INGLEWOOD, CA - SEPTEMBER 03: Signage is seen at The Ultimate Fan Experience, Call Of Duty XP 2016, presented by Activision, at The Forum on September 3, 2016 in Inglewood, California. (Photo by Rich Polk/Getty Images for Activision)

Microsoft has not had a horrible week thus far. Not only has the UK Competition and Markets Authority concluded that it has no problem with the Xbox-maker acquiring Call of Duty, but according to GamesRadar, a California court has dismissed the so-called “Gamers’ Complaint” filed against Microsoft’s acquisition of Activision Blizzard.

Judge dismisses Activision acquisition case

In December of last year, 10 Call of Duty enthusiasts filed the Gamers’ Complaint against Microsoft(opens in a new tab). They stated that Activision was one of “just a handful of independent game publishers in the world capable of producing the highest production quality and most graphics-intensive videogames” and that any consolidation of such firms would have a detrimental effect on videogame users.

EA effectively put gamers under governmental control once again.

In addition, they said that Microsoft had lied about not having a motive to limit the availability of Bethesda games prior to its 2021 acquisition of that business, which bodes ill for any similar assurances given about Activision Blizzard titles.

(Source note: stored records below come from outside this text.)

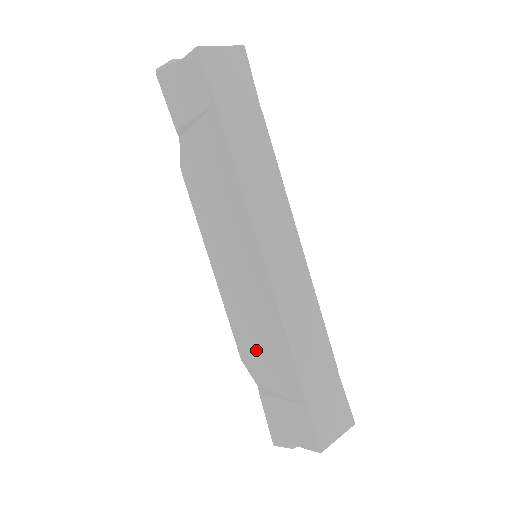
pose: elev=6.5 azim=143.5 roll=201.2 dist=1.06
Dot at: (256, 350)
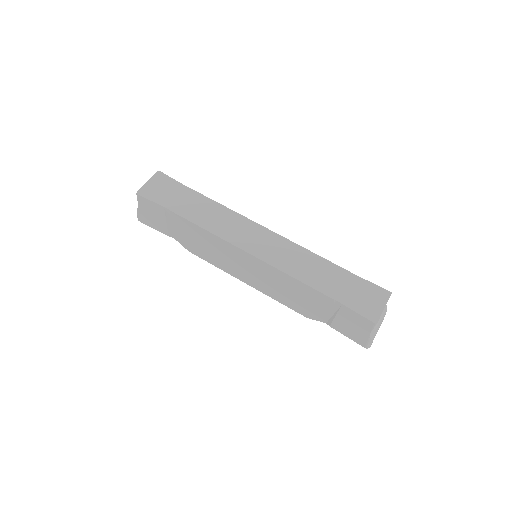
Dot at: (302, 303)
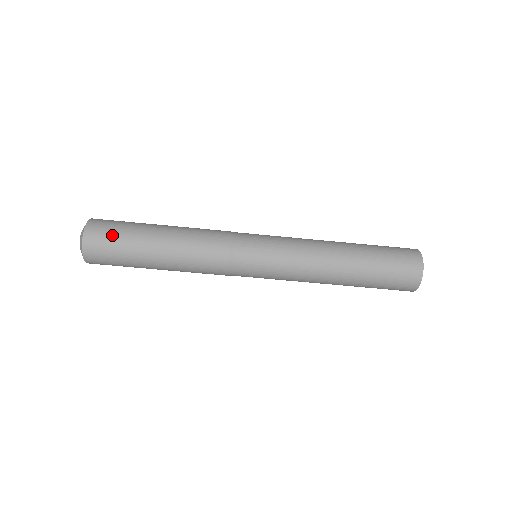
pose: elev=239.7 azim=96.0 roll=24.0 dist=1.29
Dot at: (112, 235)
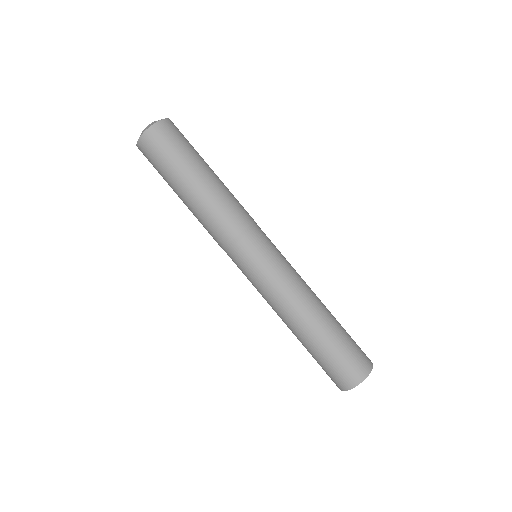
Dot at: (166, 148)
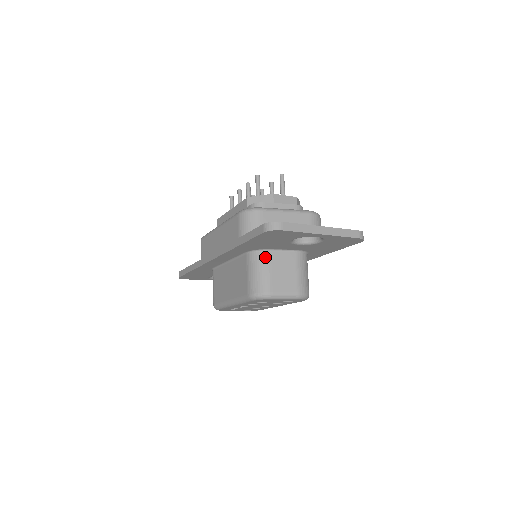
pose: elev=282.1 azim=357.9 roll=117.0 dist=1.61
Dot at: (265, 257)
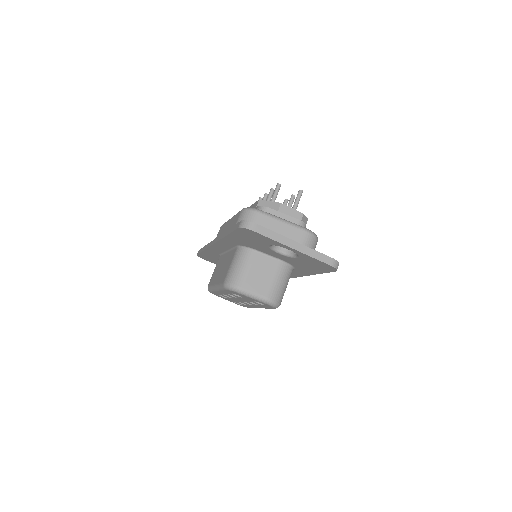
Dot at: (249, 255)
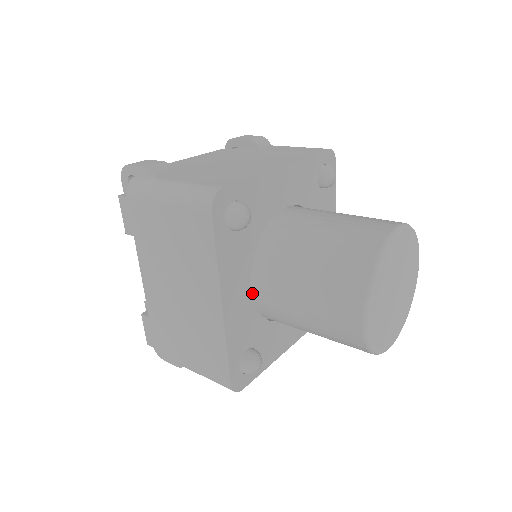
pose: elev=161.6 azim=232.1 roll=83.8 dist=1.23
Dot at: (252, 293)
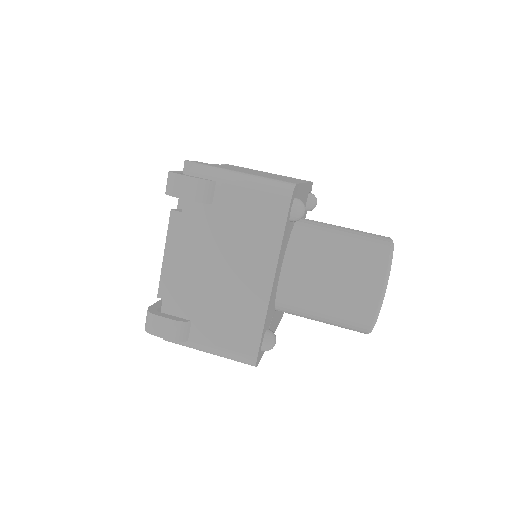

I’ll concede that the title “Gamers’ Lawsuit” has the same effect on me as a bucket of ice water on a kitten, but none of those arguments strikes me as completely ridiculous.

I suppose this is why I’m not a judge, as these arguments evidently lack merit in California. In court documents published by Florian Mueller of FOSS Patents on March 20, Judge Jacqueline Corley approved Microsoft’s move to dismiss the action on the grounds that “The Complaint does not credibly claim the combination generates a reasonable possibility of anticompetitive consequences in any significant market.”

In particular, the judge finds that the plaintiff’s argument that the merger may have anticompetitive effects is insufficient on its own because it fails to explain “why” and “how” these effects may occur and because the plaintiff failed to provide “factual allegations that support the conclusory incentive assertion.” In other words, the judge believes that the plaintiffs made multiple unsubstantiated generalizations.

“Is it feasible that Microsoft will make the entire or a portion of Activision’s game library exclusive? Yes. Have the Plaintiffs stated facts that make it reasonable that Microsoft will do so? No, “judge Corley stated.

Judge Corley concludes that the plaintiffs’ arguments were “unpersuasive” and dismisses the case. Nonetheless, the plaintiffs have 20 days (beginning March 20) to re-argue their case. I believe they may be neglected. If this merger is blocked, which becomes less and less likely with each passing week, it likely won’t be due to the efforts of gamers.